- TASK PROMPT
If a record holds a picture, skip the picture but print everything else exactly.

- DATASET ENTRIES
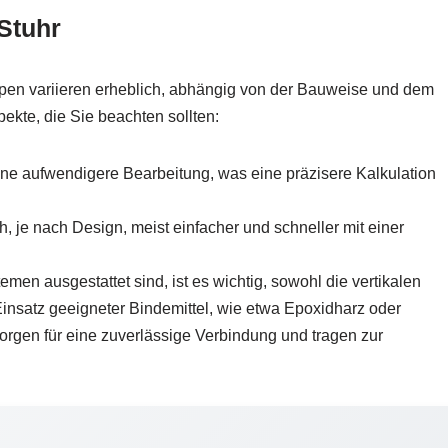
Stuhr
reppen variieren erheblich, abhängig von der Bauweise und dem
pekte, die Sie beachten sollten:
ine aufwendigere Bearbeitung, was eine präzisere Kalkulation
 je nach Design, meist einfacher und schneller mit einer
men ausgestattet sind, ist es wichtig, sowohl die vertikalen
Einsatz geeigneter Bindemittel, wie etwa Epoxidharz oder
 sorgen für eine zuverlässige Verbindung und tragen zur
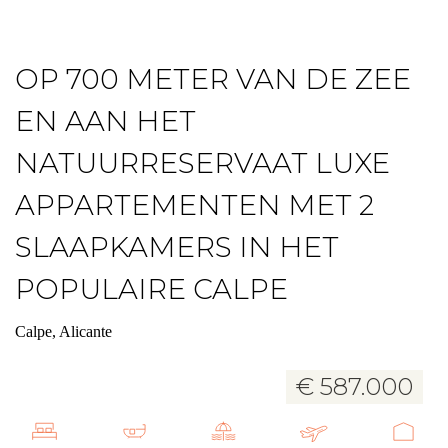
OP 700 METER VAN DE ZEE
EN AAN HET
NATUURRESERVAAT LUXE
APPARTEMENTEN MET 2
SLAAPKAMERS IN HET
POPULAIRE CALPE
Calpe, Alicante
€ 587.000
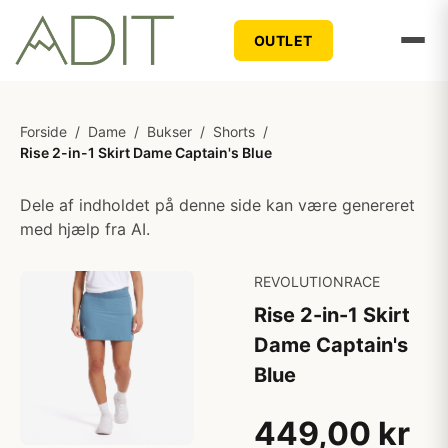
OUTLET
Forside
/
Dame
/
Bukser
/
Shorts
/
Rise 2-in-1 Skirt Dame Captain's Blue
Dele af indholdet på denne side kan være genereret
med hjælp fra AI.
REVOLUTIONRACE
Rise 2-in-1 Skirt
Dame Captain's
Blue
449,00 kr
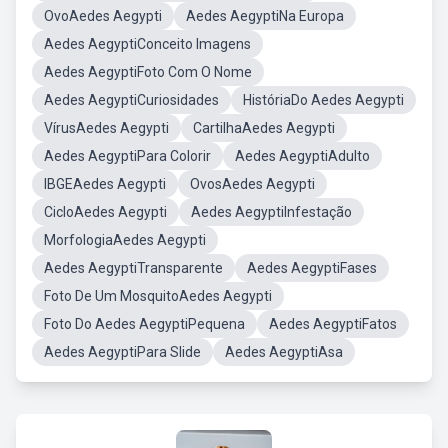
OvoAedes Aegypti
Aedes AegyptiNa Europa
Aedes AegyptiConceito Imagens
Aedes AegyptiFoto Com O Nome
Aedes AegyptiCuriosidades
HistóriaDo Aedes Aegypti
VírusAedes Aegypti
CartilhaAedes Aegypti
Aedes AegyptiPara Colorir
Aedes AegyptiAdulto
IBGEAedes Aegypti
OvosAedes Aegypti
CicloAedes Aegypti
Aedes AegyptiInfestação
MorfologiaAedes Aegypti
Aedes AegyptiTransparente
Aedes AegyptiFases
Foto De Um MosquitoAedes Aegypti
Foto Do Aedes AegyptiPequena
Aedes AegyptiFatos
Aedes AegyptiPara Slide
Aedes AegyptiAsa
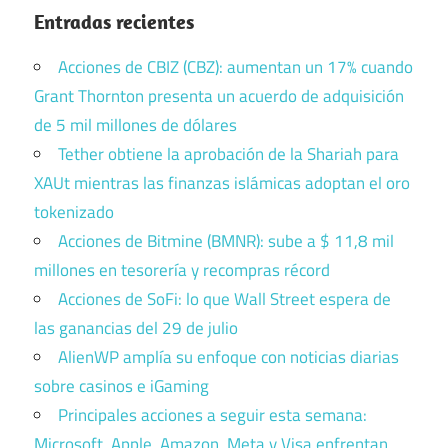
Entradas recientes
Acciones de CBIZ (CBZ): aumentan un 17% cuando
Grant Thornton presenta un acuerdo de adquisición
de 5 mil millones de dólares
Tether obtiene la aprobación de la Shariah para
XAUt mientras las finanzas islámicas adoptan el oro
tokenizado
Acciones de Bitmine (BMNR): sube a $ 11,8 mil
millones en tesorería y recompras récord
Acciones de SoFi: lo que Wall Street espera de
las ganancias del 29 de julio
AlienWP amplía su enfoque con noticias diarias
sobre casinos e iGaming
Principales acciones a seguir esta semana:
Microsoft, Apple, Amazon, Meta y Visa enfrentan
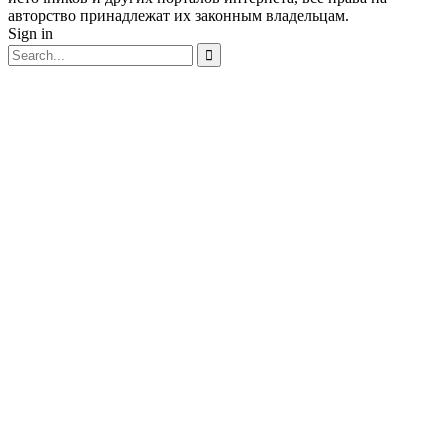
авторство принадлежат их законным владельцам.
Sign in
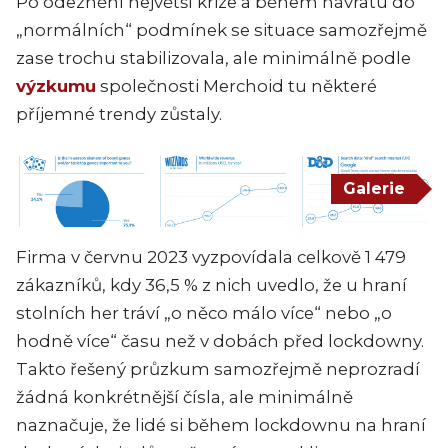
Po odeznění největší krize a během návratu do
„normálních“ podmínek se situace samozřejmě
zase trochu stabilizovala, ale minimálně podle
výzkumu
společnosti Merchoid tu některé
příjemné trendy zůstaly.
Galerie
Firma v červnu 2023 vyzpovídala celkově 1 479
zákazníků, kdy 36,5 % z nich uvedlo, že u hraní
stolních her tráví „o něco málo více“ nebo „o
hodně více“ času než v dobách před lockdowny.
Takto řešený průzkum samozřejmě neprozradí
žádná konkrétnější čísla, ale minimálně
naznačuje, že lidé si během lockdownu na hraní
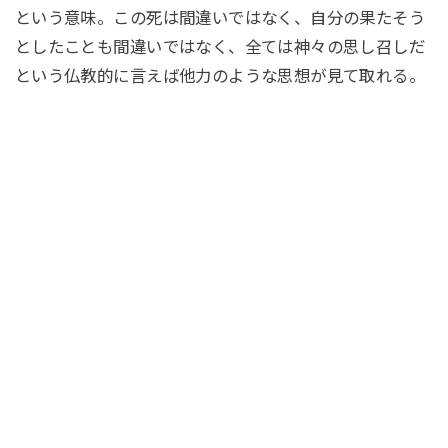
という意味。この死は間違いではなく、自分の果たそう
としたことも間違いではなく、全ては神々の思し召しだ
という仏教的に言えば他力のような思想が見て取れる。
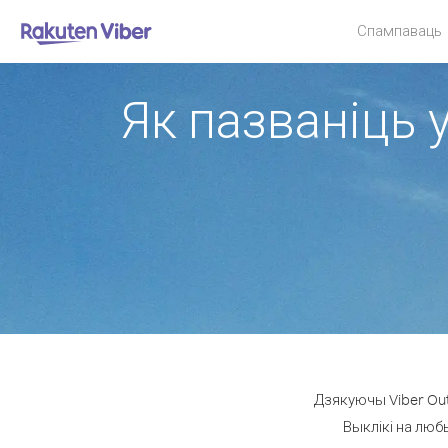
Спампаваць
Як пазваніць 
Дзякуючы Viber Out
Выклікі на люб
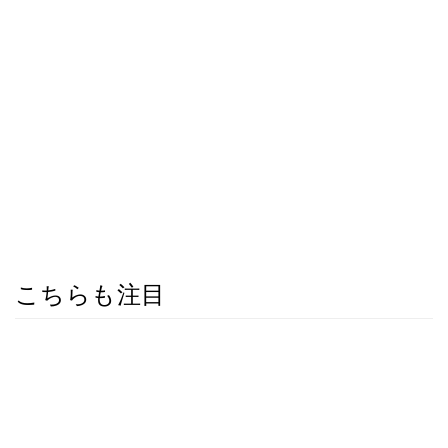
こちらも注目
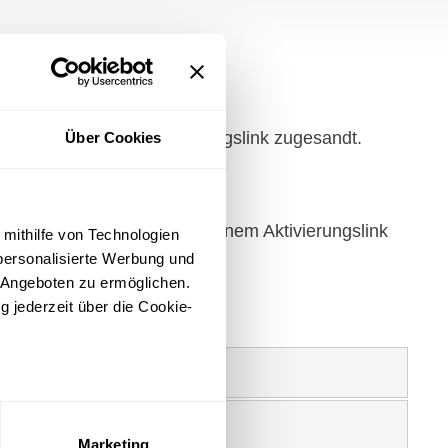
Mail mit einem Akti­vie­rungs­link zugesandt.
Über Cookies
Bestä­ti­gungs-E-Mail mit einem Akti­vie­rungs­link
 mithilfe von Technologien
personalisierte Werbung und
 Angeboten zu ermöglichen.
g jederzeit über die Cookie-
sein können
ren
Marketing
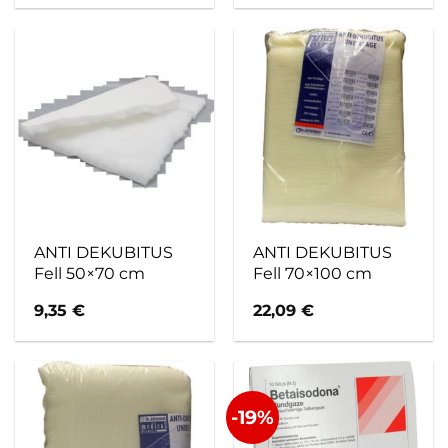
ANTI DEKUBITUS
ANTI DEKUBITUS
Fell 50×70 cm
Fell 70×100 cm
9,35
€
22,09
€
-19%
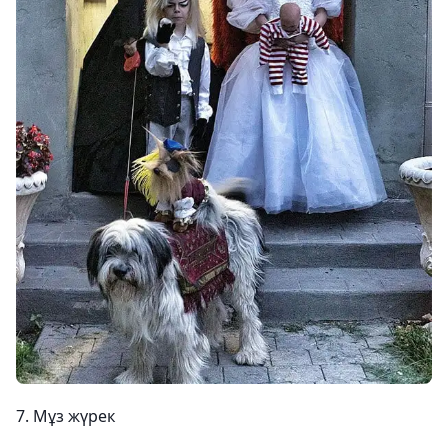
7. Мұз жүрек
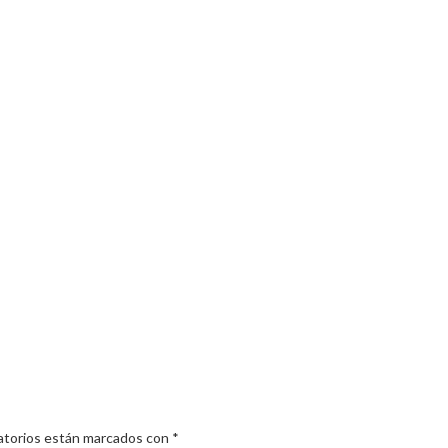
atorios están marcados con
*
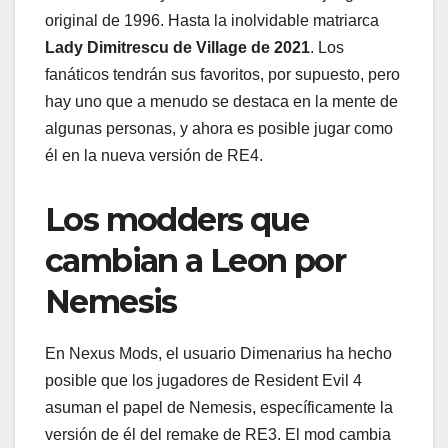
original de 1996. Hasta la inolvidable matriarca
Lady Dimitrescu de Village de 2021
. Los
fanáticos tendrán sus favoritos, por supuesto, pero
hay uno que a menudo se destaca en la mente de
algunas personas, y ahora es posible jugar como
él en la nueva versión de RE4.
Los modders que
cambian a Leon por
Nemesis
En Nexus Mods, el usuario Dimenarius ha hecho
posible que los jugadores de Resident Evil 4
asuman el papel de Nemesis, específicamente la
versión de él del remake de RE3. El mod cambia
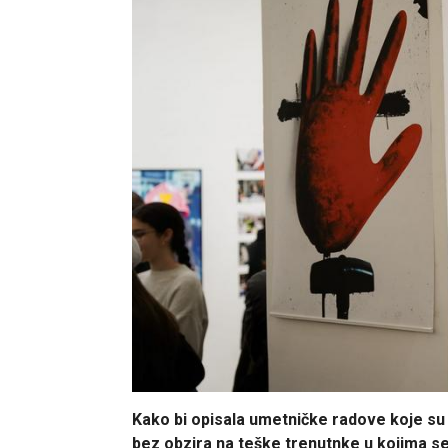
Kako bi opisala umetničke radove koje su
bez obzira na teške trenutnke u kojima s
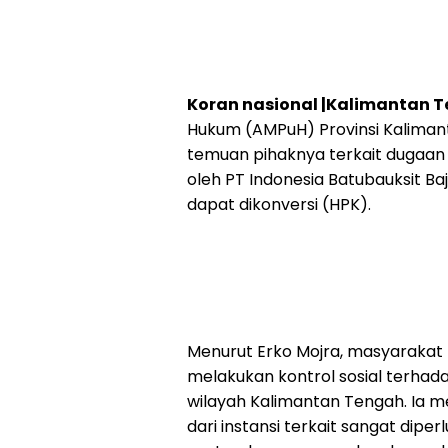
Koran nasional |Kalimantan 
Hukum (AMPuH) Provinsi Kalima
temuan pihaknya terkait dugaan
oleh PT Indonesia Batubauksit B
dapat dikonversi (HPK).
Menurut Erko Mojra, masyarakat 
melakukan kontrol sosial terhada
wilayah Kalimantan Tengah. Ia 
dari instansi terkait sangat dipe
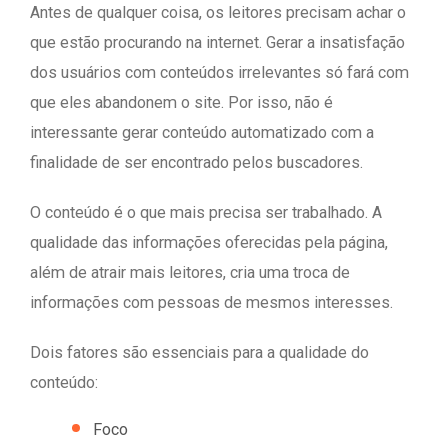
Antes de qualquer coisa, os leitores precisam achar o
que estão procurando na internet. Gerar a insatisfação
dos usuários com conteúdos irrelevantes só fará com
que eles abandonem o site. Por isso, não é
interessante gerar conteúdo automatizado com a
finalidade de ser encontrado pelos buscadores.
O conteúdo é o que mais precisa ser trabalhado. A
qualidade das informações oferecidas pela página,
além de atrair mais leitores, cria uma troca de
informações com pessoas de mesmos interesses.
Dois fatores são essenciais para a qualidade do
conteúdo:
Foco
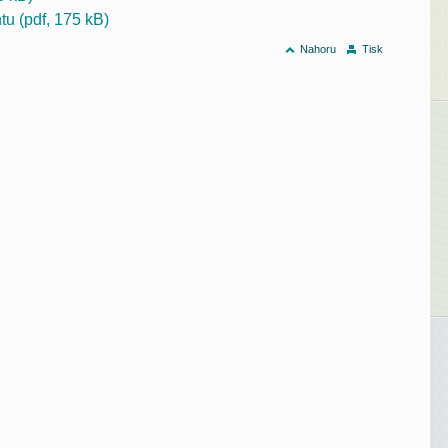
u (pdf, 175 kB)
Nahoru
Tisk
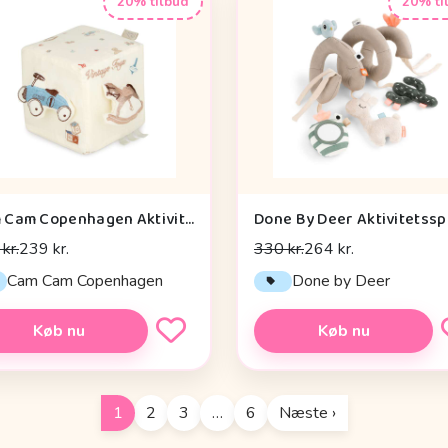
20% tilbud
20% ti
Cam Cam Copenhagen Aktivitetsterning - OCS - Vintage Toys
kr.
239 kr.
330 kr.
264 kr.
Cam Cam Copenhagen
Done by Deer
Køb nu
Køb nu
1
2
3
…
6
Næste ›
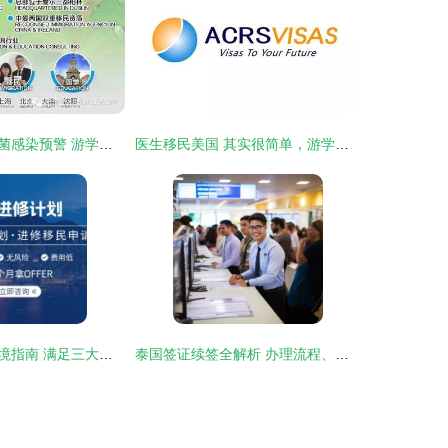
都柏林北部沙门菌感染预警 游学家庭请注意健康防护
医生移民美国 其实很简单，游学咨询服务助您圆梦
高才通受养人入境指南 满足三大条件，专业游学咨询助您规划
泰国签证续签全解析 办理流程、所需时间及游学咨询服务指南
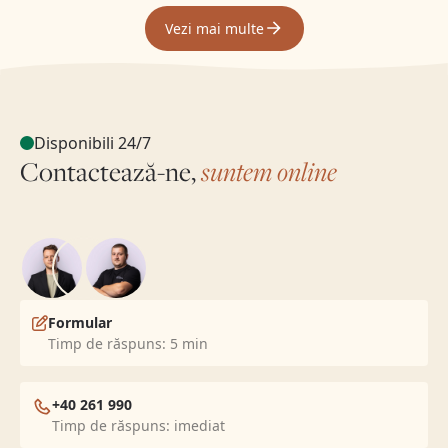
Vezi mai multe
Disponibili 24/7
Contactează-ne,
suntem online
Formular
Timp de răspuns: 5 min
+40 261 990
Timp de răspuns: imediat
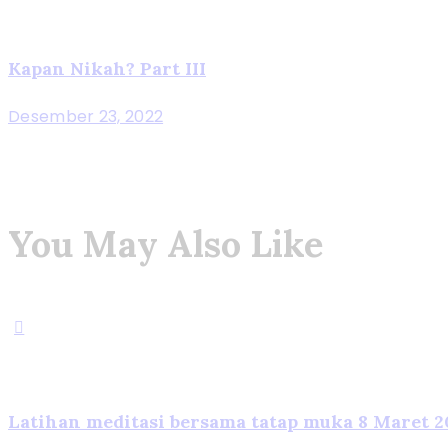
Kapan Nikah? Part III
Desember 23, 2022
You May Also Like
Latihan meditasi bersama tatap muka 8 Maret 2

- YOUR RESPONSE
Stuhr
reppen variieren erheblich, abhängig von der Bauweise und dem
pekte, die Sie beachten sollten:
ine aufwendigere Bearbeitung, was eine präzisere Kalkulation
 je nach Design, meist einfacher und schneller mit einer
men ausgestattet sind, ist es wichtig, sowohl die vertikalen
Einsatz geeigneter Bindemittel, wie etwa Epoxidharz oder
 sorgen für eine zuverlässige Verbindung und tragen zur
OP 700 METER VAN DE ZEE
EN AAN HET
NATUURRESERVAAT LUXE
APPARTEMENTEN MET 2
SLAAPKAMERS IN HET
POPULAIRE CALPE
Calpe, Alicante
€ 587.000
OUTLET
Forside
/
Dame
/
Bukser
/
Shorts
/
Rise 2-in-1 Skirt Dame Captain's Blue
Dele af indholdet på denne side kan være genereret
med hjælp fra AI.
REVOLUTIONRACE
Rise 2-in-1 Skirt
Dame Captain's
Blue
449,00 kr
OvoAedes Aegypti
Aedes AegyptiNa Europa
Aedes AegyptiConceito Imagens
Aedes AegyptiFoto Com O Nome
Aedes AegyptiCuriosidades
HistóriaDo Aedes Aegypti
VírusAedes Aegypti
CartilhaAedes Aegypti
Aedes AegyptiPara Colorir
Aedes AegyptiAdulto
IBGEAedes Aegypti
OvosAedes Aegypti
CicloAedes Aegypti
Aedes AegyptiInfestação
MorfologiaAedes Aegypti
Aedes AegyptiTransparente
Aedes AegyptiFases
Foto De Um MosquitoAedes Aegypti
Foto Do Aedes AegyptiPequena
Aedes AegyptiFatos
Aedes AegyptiPara Slide
Aedes AegyptiAsa
Entradas recientes
Acciones de CBIZ (CBZ): aumentan un 17% cuando
Grant Thornton presenta un acuerdo de adquisición
de 5 mil millones de dólares
Tether obtiene la aprobación de la Shariah para
XAUt mientras las finanzas islámicas adoptan el oro
tokenizado
Acciones de Bitmine (BMNR): sube a $ 11,8 mil
millones en tesorería y recompras récord
Acciones de SoFi: lo que Wall Street espera de
las ganancias del 29 de julio
AlienWP amplía su enfoque con noticias diarias
sobre casinos e iGaming
Principales acciones a seguir esta semana:
Microsoft, Apple, Amazon, Meta y Visa enfrentan
авторство принадлежат их законным владельцам.
Sign in
Po odeznění největší krize a během návratu do
„normálních“ podmínek se situace samozřejmě
zase trochu stabilizovala, ale minimálně podle
výzkumu
společnosti Merchoid tu některé
příjemné trendy zůstaly.
Galerie
Firma v červnu 2023 vyzpovídala celkově 1 479
zákazníků, kdy 36,5 % z nich uvedlo, že u hraní
stolních her tráví „o něco málo více“ nebo „o
hodně více“ času než v dobách před lockdowny.
Takto řešený průzkum samozřejmě neprozradí
žádná konkrétnější čísla, ale minimálně
naznačuje, že lidé si během lockdownu na hraní
という意味。この死は間違いではなく、自分の果たそう
としたことも間違いではなく、全ては神々の思し召しだ
という仏教的に言えば他力のような思想が見て取れる。
Спампаваць
Як пазваніць 
Дзякуючы Viber Out
Выклікі на люб
こちらも注目
Mail mit einem Akti­vie­rungs­link zugesandt.
Über Cookies
Bestä­ti­gungs-E-Mail mit einem Akti­vie­rungs­link
 mithilfe von Technologien
personalisierte Werbung und
 Angeboten zu ermöglichen.
g jederzeit über die Cookie-
sein können
ren
Marketing
ANTI DEKUBITUS
ANTI DEKUBITUS
Fell 50×70 cm
Fell 70×100 cm
9,35
€
22,09
€
-19%
7. Мұз жүрек
atorios están marcados con
*
original de 1996. Hasta la inolvidable matriarca
Lady Dimitrescu de Village de 2021
. Los
fanáticos tendrán sus favoritos, por supuesto, pero
hay uno que a menudo se destaca en la mente de
algunas personas, y ahora es posible jugar como
él en la nueva versión de RE4.
Los modders que
cambian a Leon por
Nemesis
En Nexus Mods, el usuario Dimenarius ha hecho
posible que los jugadores de Resident Evil 4
asuman el papel de Nemesis, específicamente la
versión de él del remake de RE3. El mod cambia
Kako bi opisala umetničke radove koje su
bez obzira na teške trenutnke u kojima s
Koran nasional |Kalimantan 
Hukum (AMPuH) Provinsi Kalima
temuan pihaknya terkait dugaan
oleh PT Indonesia Batubauksit B
dapat dikonversi (HPK).
Menurut Erko Mojra, masyarakat 
melakukan kontrol sosial terhada
wilayah Kalimantan Tengah. Ia 
dari instansi terkait sangat dipe
Antes de qualquer coisa, os leitores precisam achar o
que estão procurando na internet. Gerar a insatisfação
dos usuários com conteúdos irrelevantes só fará com
que eles abandonem o site. Por isso, não é
interessante gerar conteúdo automatizado com a
finalidade de ser encontrado pelos buscadores.
O conteúdo é o que mais precisa ser trabalhado. A
qualidade das informações oferecidas pela página,
além de atrair mais leitores, cria uma troca de
informações com pessoas de mesmos interesses.
Dois fatores são essenciais para a qualidade do
conteúdo:
Foco
u (pdf, 175 kB)
Nahoru
Tisk
20% tilbud
20% ti
Cam Cam Copenhagen Aktivitetsterning - OCS - Vintage Toys
kr.
239 kr.
330 kr.
264 kr.
Cam Cam Copenhagen
Done by Deer
Køb nu
Køb nu
1
2
3
…
6
Næste ›
都柏林北部沙门菌感染预警 游学家庭请注意健康防护
医生移民美国 其实很简单，游学咨询服务助您圆梦
高才通受养人入境指南 满足三大条件，专业游学咨询助您规划
泰国签证续签全解析 办理流程、所需时间及游学咨询服务指南
Vezi mai multe
Disponibili 24/7
Contactează-ne,
suntem online
Formular
Timp de răspuns: 5 min
+40 261 990
Timp de răspuns: imediat
Kapan Nikah? Part III
Desember 23, 2022
You May Also Like
Latihan meditasi bersama tatap muka 8 Maret 2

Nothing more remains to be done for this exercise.